- _Exercise instructions_
Going through the data below, tally every line where the string "linejoin" occurs, then give only the tally.

Dataset entries:
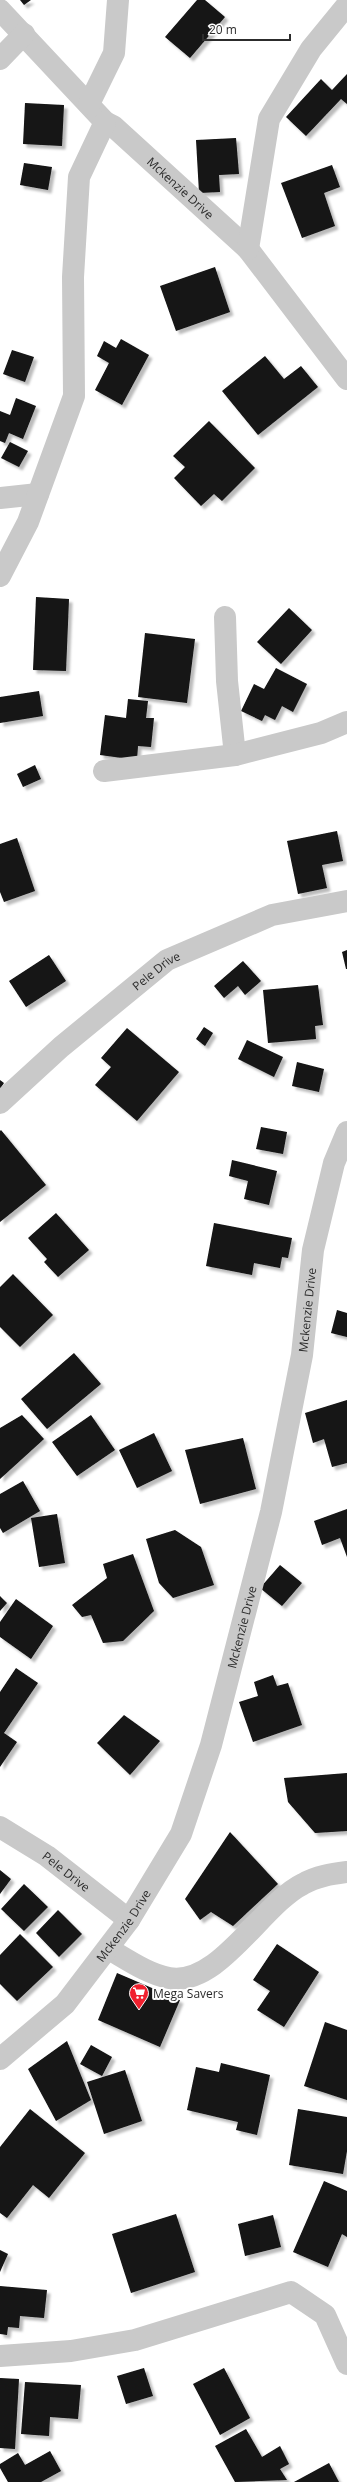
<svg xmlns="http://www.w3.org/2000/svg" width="347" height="2482" font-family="'Open Sans',sans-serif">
<defs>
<filter id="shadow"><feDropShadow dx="3.5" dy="3.5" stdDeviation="1" flood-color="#0004"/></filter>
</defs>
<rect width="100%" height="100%" fill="#fff"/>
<path fill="#131313" filter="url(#shadow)" d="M 20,0 L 31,0 L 24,5 Z
M 197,0 L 205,0 L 225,17 L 190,58 L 165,37 Z
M 347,74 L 347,104 L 341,99 L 306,136 L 286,117 L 321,79 L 332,90 Z
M 25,103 L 64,105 L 62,146 L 23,144 Z
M 236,138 L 239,174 L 219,175 L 220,192 L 199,193 L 196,140 Z
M 24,163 L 52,167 L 48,190 L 20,185 Z
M 332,165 L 340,187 L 324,193 L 335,226 L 302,238 L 281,183 Z
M 215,267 L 230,312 L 176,331 L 160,286 Z
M 121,339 L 149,355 L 122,405 L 95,390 L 109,363 L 97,356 L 104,341 L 116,348 Z
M 12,350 L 34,357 L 25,382 L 3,374 Z
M 265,356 L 284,379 L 301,366 L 318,387 L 258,435 L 222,391 Z
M 16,398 L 36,406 L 23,439 L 9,433 L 5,443 L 0,441 L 0,411 L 10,415 Z
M 209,421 L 255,468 L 222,501 L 214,494 L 201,506 L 174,478 L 185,467 L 173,456 Z
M 10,442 L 28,451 L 19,467 L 1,458 Z
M 36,597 L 69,599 L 66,671 L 33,670 Z
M 289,608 L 312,630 L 281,664 L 257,642 Z
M 145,633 L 195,639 L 187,703 L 138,697 Z
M 276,668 L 307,684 L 293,712 L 282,706 L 275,720 L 265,715 L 262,721 L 241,711 L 254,684 L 264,689 Z
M 39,691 L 43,716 L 0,723 L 0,697 Z
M 128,699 L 148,701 L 146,718 L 154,718 L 151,747 L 138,746 L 137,760 L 100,755 L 105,715 L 126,718 Z
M 35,765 L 41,779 L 23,787 L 17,774 Z
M 337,831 L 343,861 L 322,865 L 327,888 L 298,894 L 287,841 Z
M 17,838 L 35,891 L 4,902 L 0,892 L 0,844 Z
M 347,950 L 347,969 L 346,969 L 342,952 Z
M 49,955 L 66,981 L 26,1007 L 9,981 Z
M 243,961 L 261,981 L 245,995 L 238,986 L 224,998 L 214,986 Z
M 318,985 L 323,1025 L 315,1026 L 316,1039 L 268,1043 L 263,990 Z
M 204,1027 L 213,1033 L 205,1046 L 196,1039 Z
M 127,1028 L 179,1072 L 137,1121 L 95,1085 L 111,1067 L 101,1058 Z
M 247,1040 L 283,1057 L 274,1077 L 238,1059 Z
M 297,1062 L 324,1069 L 319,1092 L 292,1086 Z
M 0,1080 L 4,1083 L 0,1089 Z
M 261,1127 L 287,1132 L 283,1154 L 256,1149 Z
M 1,1130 L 46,1185 L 0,1222 L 0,1131 Z
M 232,1160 L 277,1171 L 269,1205 L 244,1199 L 248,1181 L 229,1176 Z
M 56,1213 L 89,1250 L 58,1277 L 44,1262 L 47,1259 L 28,1238 Z
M 214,1223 L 292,1238 L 288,1258 L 282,1257 L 280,1268 L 254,1263 L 252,1275 L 206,1266 Z
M 13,1274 L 53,1315 L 20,1347 L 0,1327 L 0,1287 Z
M 337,1310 L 347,1313 L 347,1337 L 331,1333 Z
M 74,1353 L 101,1384 L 47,1429 L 21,1399 Z
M 347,1400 L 347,1463 L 332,1467 L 324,1439 L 313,1443 L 305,1413 Z
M 22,1415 L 44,1439 L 0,1479 L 0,1428 Z
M 91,1415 L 115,1450 L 77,1476 L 52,1442 Z
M 154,1433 L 172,1471 L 137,1488 L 119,1450 Z
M 243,1438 L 256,1489 L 200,1504 L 185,1450 Z
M 23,1481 L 40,1511 L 3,1533 L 0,1528 L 0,1494 Z
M 347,1509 L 347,1557 L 340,1538 L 322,1545 L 314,1521 Z
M 57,1514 L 65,1563 L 39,1567 L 31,1518 Z
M 175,1530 L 201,1547 L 214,1585 L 173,1598 L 159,1583 L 146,1539 Z
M 133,1554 L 154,1611 L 123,1641 L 103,1643 L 91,1615 L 82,1617 L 72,1605 L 107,1578 L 103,1564 Z
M 280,1565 L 302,1583 L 282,1606 L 260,1588 Z
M 0,1596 L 7,1603 L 0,1611 Z
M 16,1599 L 53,1626 L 31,1659 L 0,1637 L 0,1622 Z
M 16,1668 L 38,1683 L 4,1733 L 17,1742 L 0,1767 L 0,1692 Z
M 273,1675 L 277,1686 L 288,1683 L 302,1725 L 253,1742 L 239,1702 L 258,1696 L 254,1682 Z
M 124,1715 L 160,1741 L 130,1775 L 97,1743 Z
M 347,1773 L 347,1831 L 315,1833 L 288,1802 L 284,1778 Z
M 230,1832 L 278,1884 L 233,1926 L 211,1912 L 200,1920 L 185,1899 Z
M 0,1870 L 11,1879 L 0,1894 Z
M 24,1884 L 48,1907 L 24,1931 L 1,1909 Z
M 58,1910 L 82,1934 L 59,1957 L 36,1933 Z
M 20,1934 L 53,1967 L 17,2001 L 0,1984 L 0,1955 Z
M 277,1944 L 319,1972 L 284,2027 L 257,2010 L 270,1991 L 253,1980 Z
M 117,1973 L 180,2000 L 160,2047 L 98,2020 Z
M 325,2022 L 347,2030 L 347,2100 L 304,2086 Z
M 67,2041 L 91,2100 L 56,2121 L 28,2069 Z
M 91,2045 L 112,2057 L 102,2076 L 80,2064 Z
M 221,2063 L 270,2075 L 257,2135 L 236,2130 L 238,2122 L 187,2110 L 196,2067 L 219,2072 Z
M 125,2070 L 142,2121 L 104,2134 L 87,2082 Z
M 30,2109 L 85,2153 L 49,2198 L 33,2185 L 7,2218 L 0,2213 L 0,2147 Z
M 298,2109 L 347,2117 L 347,2151 L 343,2174 L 289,2165 Z
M 324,2181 L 347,2191 L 347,2237 L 342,2234 L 328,2267 L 293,2252 Z
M 176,2214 L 195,2272 L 131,2293 L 112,2234 Z
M 273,2215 L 281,2247 L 245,2256 L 238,2224 Z
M 0,2250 L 8,2254 L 0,2272 Z
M 0,2286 L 47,2290 L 44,2318 L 20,2316 L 19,2328 L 8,2327 L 7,2335 L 0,2334 Z
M 144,2368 L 153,2396 L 126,2404 L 117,2376 Z
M 224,2368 L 250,2418 L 220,2435 L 193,2384 Z
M 0,2378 L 19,2379 L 15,2449 L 0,2448 Z
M 25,2382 L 81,2385 L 78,2419 L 50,2417 L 49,2436 L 21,2434 Z
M 246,2429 L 262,2457 L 280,2446 L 289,2464 L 280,2469 L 287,2480 L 235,2482 L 215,2446 Z
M 50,2451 L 61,2471 L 41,2482 L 8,2482 L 0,2468 L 0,2464 L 18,2453 L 25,2465 Z
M 329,2463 L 339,2482 L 294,2482 Z"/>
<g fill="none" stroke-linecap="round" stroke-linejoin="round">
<g stroke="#c9c9c9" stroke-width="22">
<path id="s1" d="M 0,10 L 105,122 L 113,126 L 248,249 L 347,379"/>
<path d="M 0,59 L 24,34"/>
<path d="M 89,104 L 114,53 L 118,0"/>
<path d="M 248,249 L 269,119 L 311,49 L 347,5"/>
<path d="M 0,498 L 38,494"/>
<path d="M 0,576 L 28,522 L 74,396 L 73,277 L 79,177 L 105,122"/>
<path d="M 225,617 L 227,681 L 235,755"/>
<path d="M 104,771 L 235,755 L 321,733 L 347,722"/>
<path id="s2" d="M 0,1103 L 61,1047 L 167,960 L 272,915 L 347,901"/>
<path id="s3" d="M 0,1827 L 47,1856 L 129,1920"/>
<path d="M 109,1949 C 128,1960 148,1974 169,1978 C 219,1987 262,1904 303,1884 C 317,1876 332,1874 347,1872"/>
<path id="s4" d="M 0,2059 L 65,2004 L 129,1920 L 181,1834 L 211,1745 L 271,1512 L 302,1355 L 313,1250 L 334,1163 L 347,1132"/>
<path d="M 0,2356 L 71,2351 L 135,2340 L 291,2292 L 325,2315 L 347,2364"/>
</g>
</g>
<defs>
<g id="supermarket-pin" transform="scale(1)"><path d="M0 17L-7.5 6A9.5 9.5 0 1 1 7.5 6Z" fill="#f0202e" stroke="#fff"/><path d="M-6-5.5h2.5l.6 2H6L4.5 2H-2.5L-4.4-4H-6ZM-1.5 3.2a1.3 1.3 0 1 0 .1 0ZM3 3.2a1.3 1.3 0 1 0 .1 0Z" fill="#fff"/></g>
</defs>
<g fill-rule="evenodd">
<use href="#supermarket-pin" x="139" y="1993"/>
</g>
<g text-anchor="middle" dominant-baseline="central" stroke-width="4" stroke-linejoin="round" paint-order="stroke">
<g font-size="12" fill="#2c2c2c" stroke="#fff">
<text stroke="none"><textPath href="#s1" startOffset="254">Mckenzie Drive</textPath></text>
<text stroke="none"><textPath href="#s2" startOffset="205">Pele Drive</textPath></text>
<text stroke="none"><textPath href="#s4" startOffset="831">Mckenzie Drive</textPath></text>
<text stroke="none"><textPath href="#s4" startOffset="507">Mckenzie Drive</textPath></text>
<text stroke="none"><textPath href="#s3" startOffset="80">Pele Drive</textPath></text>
<text stroke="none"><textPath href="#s4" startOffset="183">Mckenzie Drive</textPath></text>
</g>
<g font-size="12" fill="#2c2c2c" stroke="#fff" text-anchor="start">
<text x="153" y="1993">Mega Savers</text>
</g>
</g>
<path d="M203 34v6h87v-6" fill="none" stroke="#2c2c2c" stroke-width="2"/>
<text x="209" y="34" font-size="12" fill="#2c2c2c" stroke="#ffffff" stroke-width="3" paint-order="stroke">20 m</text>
</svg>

- _Worked solution_
2